When searching for food to eat, people go with our appetites instead of our minds, and thus we are destroying our ecosystem. If you travel around the world and notice the products in the fish market, you will see the big 4: Shrimp, Tuna, Salmon, and Cod. The market has been shrunk to almost exclusively contain these fish and biodiversity has been reduced.
Sonar and lightweight polymers made during the ww2 era ushered in a war against fish. 80-90 metric tons are taken out of the ocean a year. This is equivalent to the human weight of china taken out of the sea a year. There has also been a huge boom in fish farming or aquaculture and within the last 2 years fish farming has outgrown the wild caught count.
The “perfect” fish for human consumption would have a vegetarian diet, be fast growing, adaptable to changing climates, have an oily fish profile we’re looking for, and provides us with a net gain of marine protein and omega 3s. Today, this fish does not exist.
McDonald’s filet of fish started w/ Halabit. They were forced to change to Alaskan Cod, then Pollock, and now Tilapia. Until 25 years ago, most people haven’t heard of Tilapia. Tilapia is a wonderful species because it can go from egg to adult in 9 months. However, Tilapia doesn’t have the oily fish profile (omega 3s) we crave.
Fishing for wild shrimp is carbon intensive and kills many fish in the process. 5-15 lbs. of fish are killed per lb. of shrimp brought to the market. And if you believe farming is the answer, you are wrong. Farming shrimp is a more carbon intensive processes. Millions of acres of coastal mangroves have been destroyed over the past 30-40 years due to farming shrimp. The bycatch fish and chicken farm byproducts (feathers, bones, etc.) are ground up and fed to shrimp. The ecosystem is literally eating itself to death.

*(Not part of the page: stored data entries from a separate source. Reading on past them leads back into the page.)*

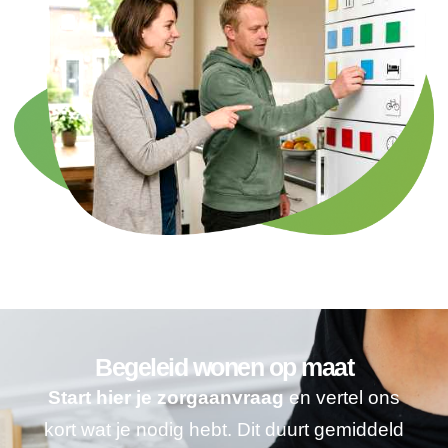
Begeleid wonen op maat
Start hier je zorgaanvraag
en vertel ons
kort wat je nodig hebt. Dit duurt gemiddeld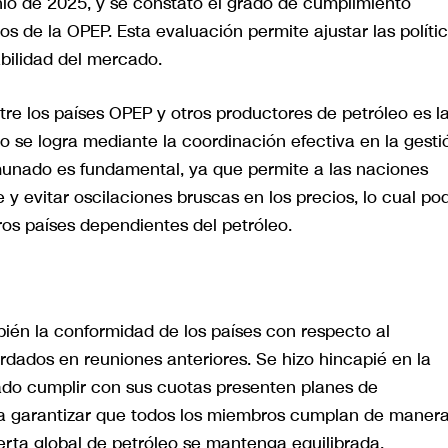
io de 2025, y se constató el grado de cumplimiento
s de la OPEP. Esta evaluación permite ajustar las políti
abilidad del mercado.
tre los países OPEP y otros productores de petróleo es l
to se logra mediante la coordinación efectiva en la gesti
munado es fundamental, ya que permite a las naciones
 evitar oscilaciones bruscas en los precios, lo cual pod
os países dependientes del petróleo.
ién la conformidad de los países con respecto al
dados en reuniones anteriores. Se hizo hincapié en la
ado cumplir con sus cuotas presenten planes de
a garantizar que todos los miembros cumplan de maner
erta global de petróleo se mantenga equilibrada.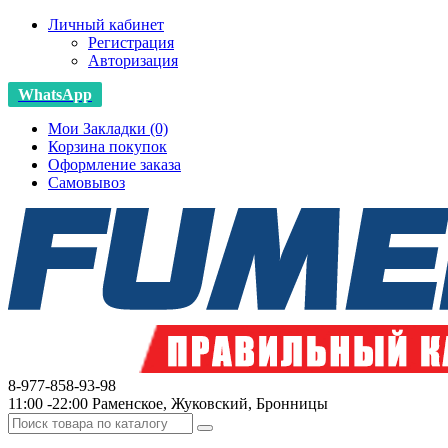
Личный кабинет
Регистрация
Авторизация
WhatsApp
Мои Закладки (0)
Корзина покупок
Оформление заказа
Самовывоз
8-977-858-93-98
11:00 -22:00 Раменское, Жуковский, Бронницы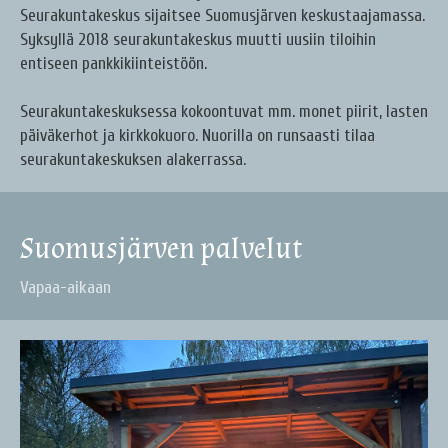
Seurakuntakeskus sijaitsee Suomusjärven keskustaajamassa.
Syksyllä 2018 seurakuntakeskus muutti uusiin tiloihin
entiseen pankkikiinteistöön.
Seurakuntakeskuksessa kokoontuvat mm. monet piirit, lasten
päiväkerhot ja kirkkokuoro. Nuorilla on runsaasti tilaa
seurakuntakeskuksen alakerrassa.
Suomusjärven palvelut
Vapaa-aikaan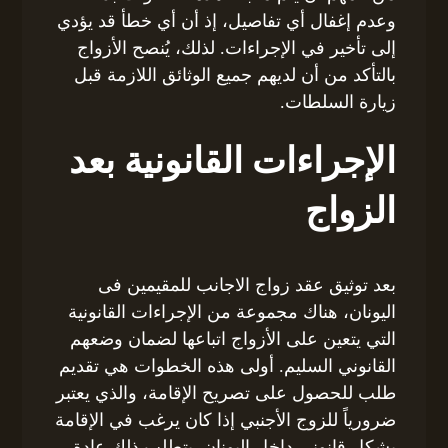
وعدم إغفال أي تفاصيل، إذ أن أي خطأ قد يؤدي
إلى تأخير في الإجراءات. لذلك، يُنصح الأزواج
بالتأكد من أن لديهم جميع الوثائق اللازمة قبل
زيارة السلطات.
الإجراءات القانونية بعد
الزواج
بعد توثيق عقد زواج الاجانب للمقيمين فى
اليونان، هناك مجموعة من الإجراءات القانونية
التي يتعين على الأزواج اتباعها لضمان وضعهم
القانوني السليم. أولى هذه الخطوات هي تقديم
طلب للحصول على تصريح الإقامة، والذي يعتبر
ضرورياً للزوج الأجنبي إذا كان يرغب في الإقامة
بشكل قانوني داخل اليونان. يتطلب ذلك عادة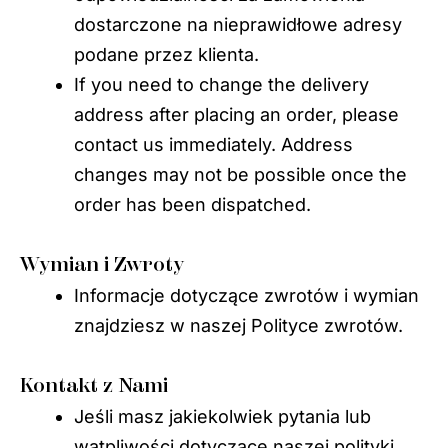
dostarczone na nieprawidłowe adresy
podane przez klienta.
If you need to change the delivery
address after placing an order, please
contact us immediately. Address
changes may not be possible once the
order has been dispatched.
Wymian i Zwroty
Informacje dotyczące zwrotów i wymian
znajdziesz w naszej Polityce zwrotów.
Kontakt z Nami
Jeśli masz jakiekolwiek pytania lub
wątpliwości dotyczące naszej polityki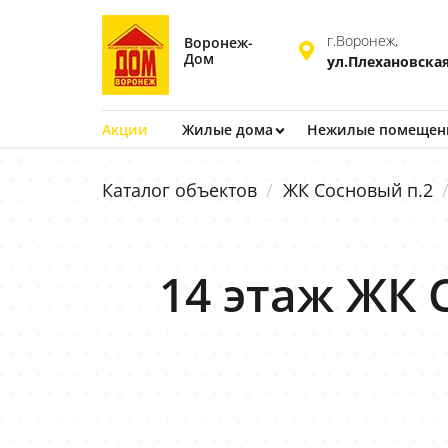
г.Воронеж,
Воронеж-
Дом
ул.Плехановская
Акции
Жилые дома
Нежилые помещен
Каталог объектов
ЖК Сосновый п.2
14 этаж ЖК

One option to help our ecosystem is for people to start eating Mussels. They have similar nutrition when compared to canned tuna. Mussel fishing is 1/30th less carbon intensive to bring to the market relative to bring beef to market. Mussels have high concentrations of omega 3’s because they filter algae. In fact, this is where omega 3s comes from. Microalgae create omegas 3s and are simply bio accumulated in fish. In addition to having an oily profile, a single mussel can filter dozens of gallons of water a day.